ACTION ITEM - Once the line containing "m desenvolvimento." is found, copy it and each subsequent line exactly. Stop at the end of the records below.

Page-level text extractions
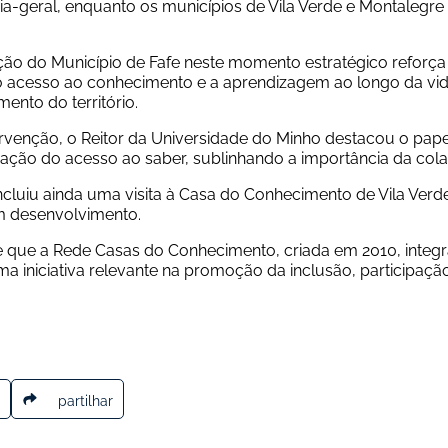
ria-geral, enquanto os municípios de Vila Verde e Montalegr
ação do Município de Fafe neste momento estratégico reforç
o acesso ao conhecimento e a aprendizagem ao longo da vida,
ento do território.
ervenção, o Reitor da Universidade do Minho destacou o pap
ção do acesso ao saber, sublinhando a importância da colabo
ncluiu ainda uma visita à Casa do Conhecimento de Vila Verde
m desenvolvimento.
 que a Rede Casas do Conhecimento, criada em 2010, integra 
a iniciativa relevante na promoção da inclusão, participaç
partilhar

FINISHED EXERCISE -
m desenvolvimento.
 que a Rede Casas do Conhecimento, criada em 2010, integra 
a iniciativa relevante na promoção da inclusão, participaç
partilhar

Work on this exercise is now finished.